Saved data entries

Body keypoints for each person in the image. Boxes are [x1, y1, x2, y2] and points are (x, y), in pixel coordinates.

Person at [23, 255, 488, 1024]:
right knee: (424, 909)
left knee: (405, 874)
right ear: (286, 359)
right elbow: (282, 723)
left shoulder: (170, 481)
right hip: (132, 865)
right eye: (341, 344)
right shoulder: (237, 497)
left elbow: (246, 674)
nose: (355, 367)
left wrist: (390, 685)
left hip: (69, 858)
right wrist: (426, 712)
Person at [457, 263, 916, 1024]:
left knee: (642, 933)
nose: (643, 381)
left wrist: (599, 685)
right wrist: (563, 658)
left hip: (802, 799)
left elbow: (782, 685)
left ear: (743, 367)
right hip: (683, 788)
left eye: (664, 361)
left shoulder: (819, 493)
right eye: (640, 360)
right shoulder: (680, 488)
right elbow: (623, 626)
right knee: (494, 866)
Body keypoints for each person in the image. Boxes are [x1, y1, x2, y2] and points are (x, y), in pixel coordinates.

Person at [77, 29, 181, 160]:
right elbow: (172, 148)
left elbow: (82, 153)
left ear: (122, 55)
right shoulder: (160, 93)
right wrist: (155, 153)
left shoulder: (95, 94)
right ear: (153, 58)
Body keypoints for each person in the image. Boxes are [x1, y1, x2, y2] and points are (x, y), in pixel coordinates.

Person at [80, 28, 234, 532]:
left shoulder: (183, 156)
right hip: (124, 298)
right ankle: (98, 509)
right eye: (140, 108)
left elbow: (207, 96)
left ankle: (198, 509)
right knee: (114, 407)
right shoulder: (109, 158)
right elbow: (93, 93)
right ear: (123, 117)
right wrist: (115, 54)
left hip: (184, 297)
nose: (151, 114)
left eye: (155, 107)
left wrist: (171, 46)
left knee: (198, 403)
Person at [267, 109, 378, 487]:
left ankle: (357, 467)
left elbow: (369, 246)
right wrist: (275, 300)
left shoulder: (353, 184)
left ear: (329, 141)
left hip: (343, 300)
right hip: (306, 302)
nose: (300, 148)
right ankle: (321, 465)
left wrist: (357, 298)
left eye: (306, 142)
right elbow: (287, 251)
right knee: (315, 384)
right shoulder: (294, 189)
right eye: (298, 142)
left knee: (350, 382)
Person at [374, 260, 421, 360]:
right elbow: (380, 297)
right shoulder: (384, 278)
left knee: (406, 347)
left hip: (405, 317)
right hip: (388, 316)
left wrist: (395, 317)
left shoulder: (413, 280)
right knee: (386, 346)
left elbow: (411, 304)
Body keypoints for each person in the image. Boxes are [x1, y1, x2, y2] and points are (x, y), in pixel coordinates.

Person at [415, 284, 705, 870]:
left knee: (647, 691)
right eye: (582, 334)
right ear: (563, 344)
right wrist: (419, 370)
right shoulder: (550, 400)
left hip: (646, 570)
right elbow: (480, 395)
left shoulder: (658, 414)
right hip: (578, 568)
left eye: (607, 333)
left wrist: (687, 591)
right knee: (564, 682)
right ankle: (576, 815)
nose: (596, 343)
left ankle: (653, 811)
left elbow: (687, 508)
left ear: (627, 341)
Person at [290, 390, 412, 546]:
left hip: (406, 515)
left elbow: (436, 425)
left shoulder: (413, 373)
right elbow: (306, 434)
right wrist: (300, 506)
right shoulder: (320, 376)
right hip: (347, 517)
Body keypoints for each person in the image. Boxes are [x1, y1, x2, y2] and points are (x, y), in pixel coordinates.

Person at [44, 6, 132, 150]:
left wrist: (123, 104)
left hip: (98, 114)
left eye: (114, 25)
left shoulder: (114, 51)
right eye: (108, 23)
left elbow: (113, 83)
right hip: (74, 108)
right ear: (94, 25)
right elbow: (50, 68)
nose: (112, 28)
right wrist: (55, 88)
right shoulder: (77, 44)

:: GOAL OF THE EXERCISE ::
Every line in the entries above that mentions the word "ankle" must be shown.

:: SOLVED EXERCISE ::
right ankle: (98, 509)
left ankle: (198, 509)
left ankle: (357, 467)
right ankle: (321, 465)
right ankle: (576, 815)
left ankle: (653, 811)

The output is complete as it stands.